Maybe it shouldn’t come as much of a surprise, but the Mets have decided with their limited budget to bring Jay Bruce back on a backloaded three year $39 million contract.
This is not the first, and it will not be the last time the Mets have decided to bring back a former player.
At best, these decisions have been a mixed bag. Here is a look at some of the more famous decisions to bring back former players:
Years after the Midnight Massacre and Grant’s Tomb, a new Mets ownership decided to right many wrongs by bringing back the best player in Mets history. Ultimately, the decision proved to be more for nostalgia than it did with results on the field.
By this point, Seaver was no longer Seaver. In 34 starts, he would go 9-14 with a 3.55 ERA as the Mets finished 68-94. This led the Mets to believe they could sneak Seaver through waivers, but ultimately, they were wrong. Seaver would go to the White Sox where he would win his 300th game. While it was a bit melancholy for Mets fans, they did get to see a resurgence as the 1984 team would finish with a 90-72 record.
As much as Mets fans adored Seaver, that was about as much as they disliked Bonilla. Under the pressure of a big contract and the New York market, Bonilla largely wilted with him eventually getting traded to the Orioles. Most assumed he would never return.
That was until Steve Phillips decided to get rid of another hated Mets player, Mel Rojas. The trade with the Dodgers brought Bonilla back. There would be no grand second act as Bonilla would hit .160/.277/.303 in an injury plagued season. In case you haven’t heard, it led to the Mets and Bonilla agreeing to a buy out after the conclusion of the 1999 season.
After missing all of the 2002 season, Cone decided to give it one last go, and he was named the fifth starter for the Mets. Unfortunately, that would only last five games in total.

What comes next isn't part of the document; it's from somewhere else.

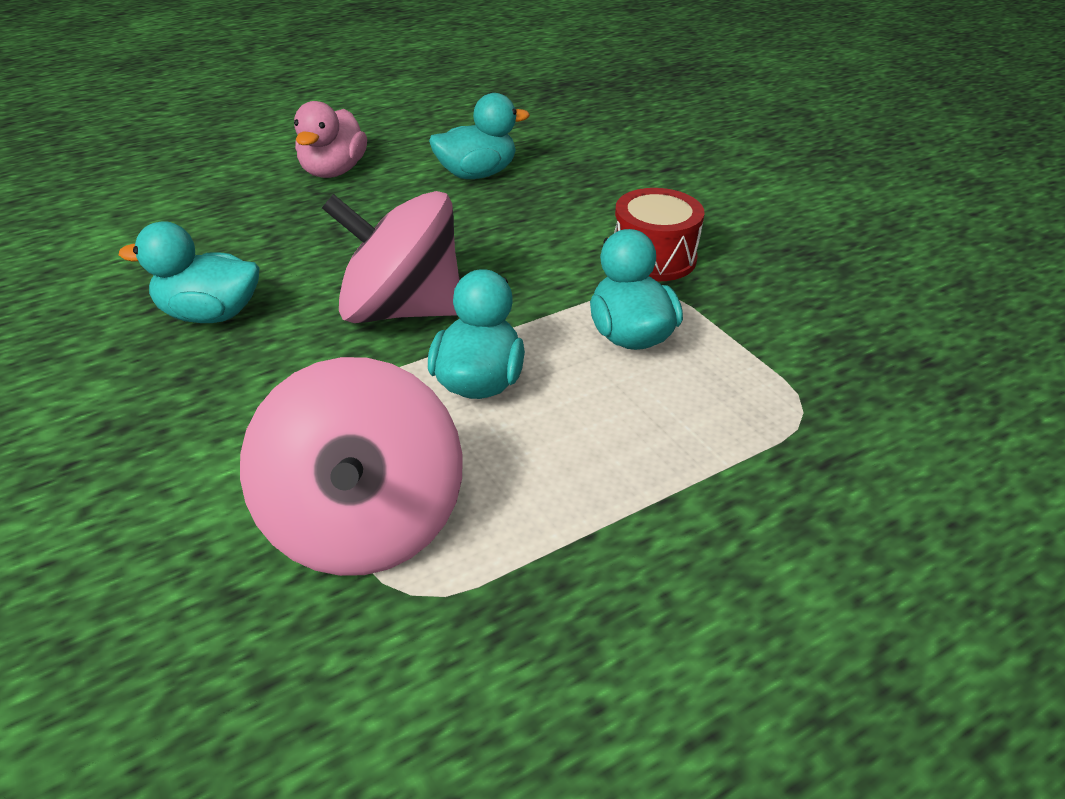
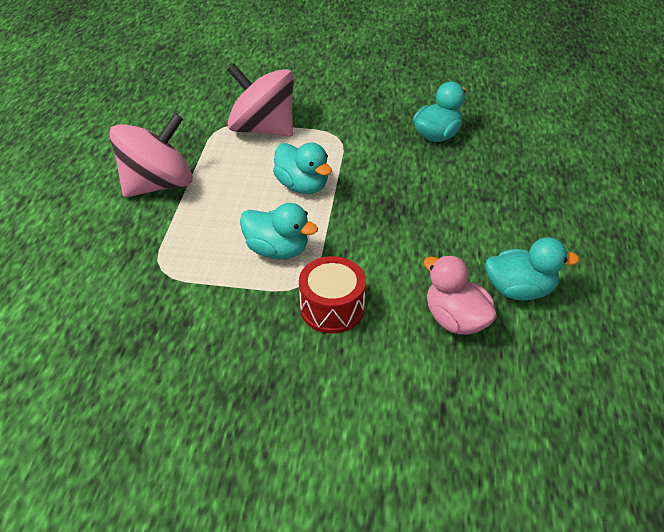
camera: 130 degrees right, 5 degrees up
pink duck [294,101,367,178] -> pink duck moved to [424,255,497,335]
pink spinning top [322,191,460,323] -> pink spinning top moved to [109,113,193,198]
turquoise duck [429,93,530,179] -> turquoise duck turned 105 degrees counterclockwise [485,237,580,300]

Ultimately, Cone would make four starts and one relief appearance going 1-3 with a 6.50 ERA. Instead of the team bringing in a sage veteran to help boost up a team who was massively disappointing in 2002, Cone proved to be another veteran whose best years were well behind him. With a team that included players like Roberto Alomar, he was hardly alone on a 66-95 Mets team.

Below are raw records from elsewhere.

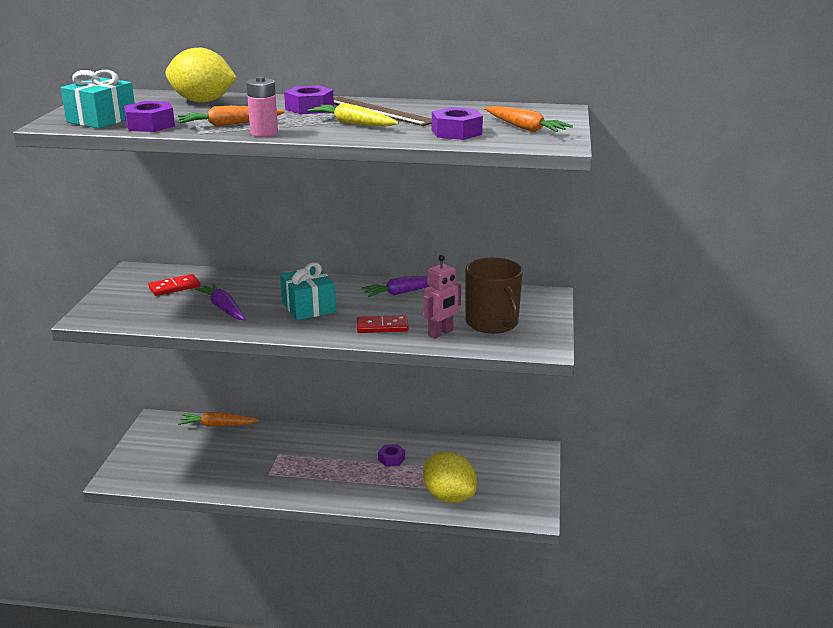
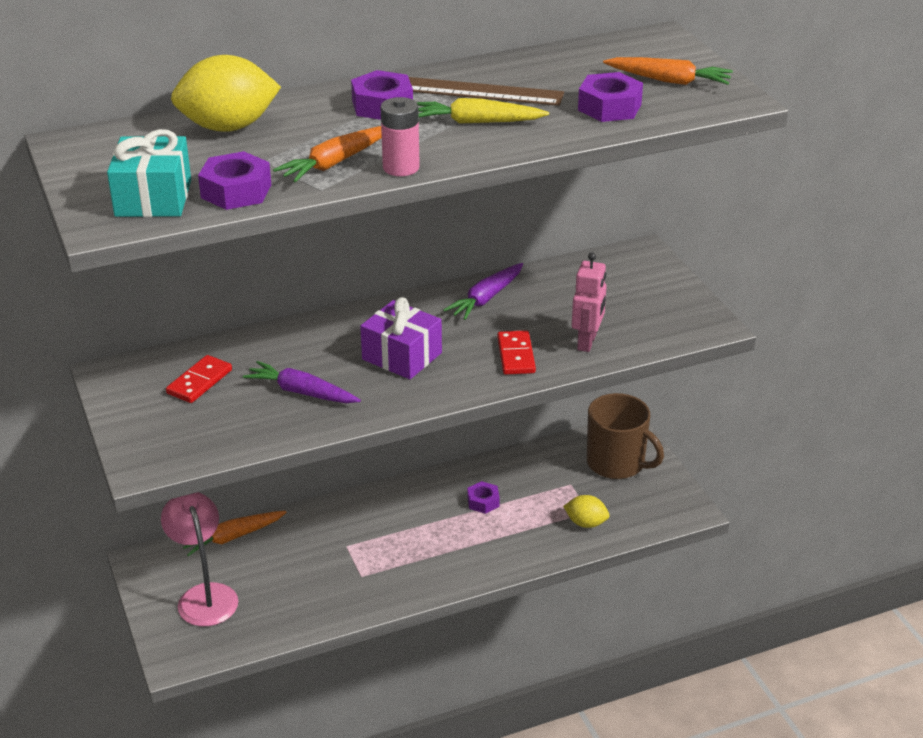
camera: 30 degrees left, 10 degrees up
turquoise gift [280,262,336,320] -> purple gift [360,297,442,379]
red domino [357,315,409,333] -> red domino turned 60 degrees counterclockwise [497,330,536,375]
yellow lemon [423,452,477,503] -> yellow lemon [563,495,609,528], size x0.55
brown mug [465,258,523,334] -> brown mug moved to [587,393,664,479]
none -> pink lamp [161,492,238,626]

After being released by the Rockies due to the rise of Trevor Story and his domestic violence arrest, the Mets took a flyer on the former favorite son with David Wright once again on the Disabled List.
In 2016, Reyes played better than expected helping led the Mets to the Wild Card Game where they lost on a Conor Gillaspie ninth inning homer. Then, the Mets decided to not only pick up Reyes’ Major League minimum option, they also basically assured him of a starting spot with the continued uncertainly surrounding Wright’s back.
Last year, Reyes was one of the worst regulars in all of baseball posting a -0.6 for the season. He showed he could not handle third on an everyday basis, and he proved that he is no longer a Major League caliber leadoff hitter. Amazingly, both parties are interested in a reunion for the 2018 season.
Bruce is coming back to the Mets after a career year in which he almost helped propel the Indians to the ALCS. The $10 million he is slated to make this season may very well prove to be the bulk of the budget the Mets had remaining this offseason. If so, the team will be forced to look on the scrap heap to fill holes at second, third, center, and the bullpen.
In the end, Bruce may be happy being back with a team where he has had much success and is well liked and respected by the team an fan base. However, one has to question how well this second act will go with the team needing so many other pieces. Hopefully, his second act will prove to be better than the second acts of the aforementioned Mets.